Power pivot formulas can be used to add new calculated columns in our data. Calculations in these columns happen for each row of data similar to our regular Excel worksheet functions.

Not every version of Excel has power pivot available and you will need to enable the add-in before you can use it. To enable the power pivot add-in, go to the **File** tab ➜ **Options** ➜ go to the **Add-ins** tab ➜ Manage **COM Add-ins** ➜ press **Go** ➜ check the box for **Microsoft Power Pivot for Excel**.

We will need to load our data into the data model. Select the data ➜ go to the **Power Pivot** tab ➜ press the **Add to Data Model** command.

This is the same data model as creating a pivot table and using the **Add this data to the Data Model** checkbox option. So if our data is already in the data model we can use the **Manage** data model option to create our power pivot calculations.

### LOWER Power Pivot Function

`=LOWER(ChangeCase[Mixed Case])`

Adding a new calculated column into the data model is easy. Select an empty cell in the column labelled **Add Column** then type out the above formula into the formula bar. You can even create references in the formula to other columns by clicking on them with the mouse cursor.

Press Enter to accept the new formula.

The formula will appear in each cell of the new column regardless of which cell was selected. This is because each row must use the same calculation within a calculated column.

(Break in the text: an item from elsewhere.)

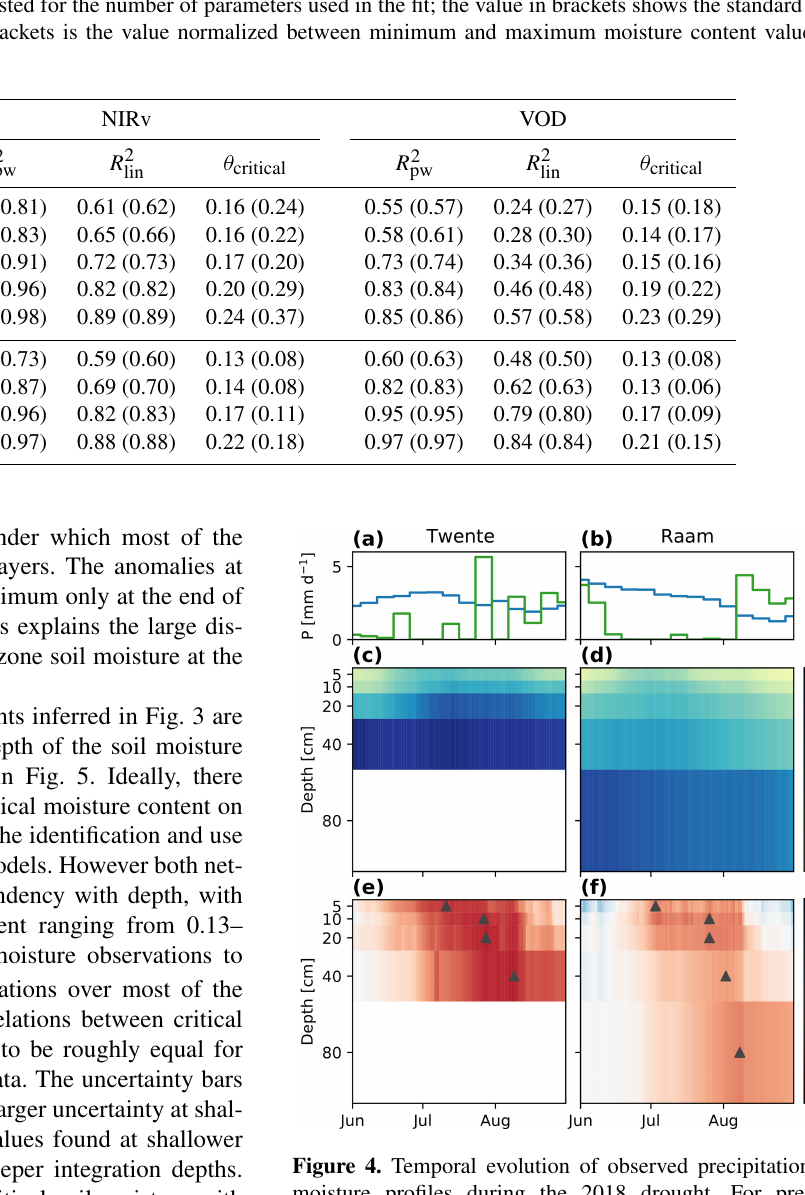
values are shown for both the adjusted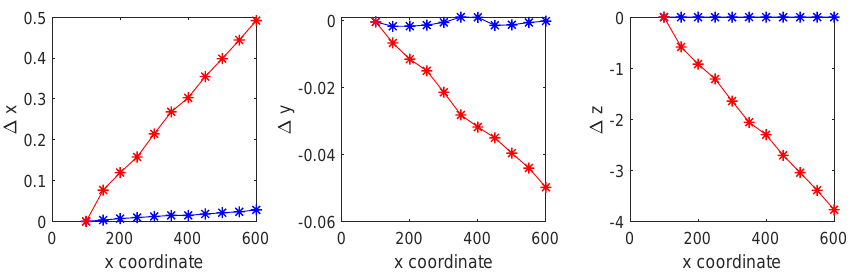
Figure 6. Comparison of ∆ x , ∆ y , ∆ z on the x axis, Trac-Cal results in blue, Case B in red (very inaccurate results of a method based on an ill-conditioned matrix). Units:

We can also rename our new column by double clicking on the column heading. Then we can close the power pivot window to use our new calculated column.

When we create a new pivot table with the data model, we will see the calculated column as a new available field in our table and we can add it into the **Rows** area of the pivot table. This will list out all the names in our data and they will all be lower case text.

### UPPER Power Pivot Function

`=UPPER(ChangeCase[Mixed Case])`

We can do the same thing to create a calculated column that converts the text to upper case by adding a new calculated column with the above formula.

Again, we can then use this as a new field in any pivot table created from the data model.

### Missing PROPER Power Pivot Function

Unfortunately, there is no power pivot function to convert text to proper case. So just like DAX, we won’t be able to do this in a similar fashion to the lower case and upper case power pivot methods.

## Conclusions

There are many ways to change the case of any text data between lower, upper and proper case.

- Excel Formulas are quick, easy and will dynamically update if the inputs ever change.
- Flash fill is great for one-off transformations where you need to quickly fix some text and don’t need to update or change the data after.
- Power query is perfect for fixing data that will be imported regularly into Excel from an outside source.
- DAX and power pivot are can be used for fixing text to display within a pivot table.

Each option has different strengths and weaknesses so it’s best to become familiar will all methods so you can choose the one that will best suit your needs.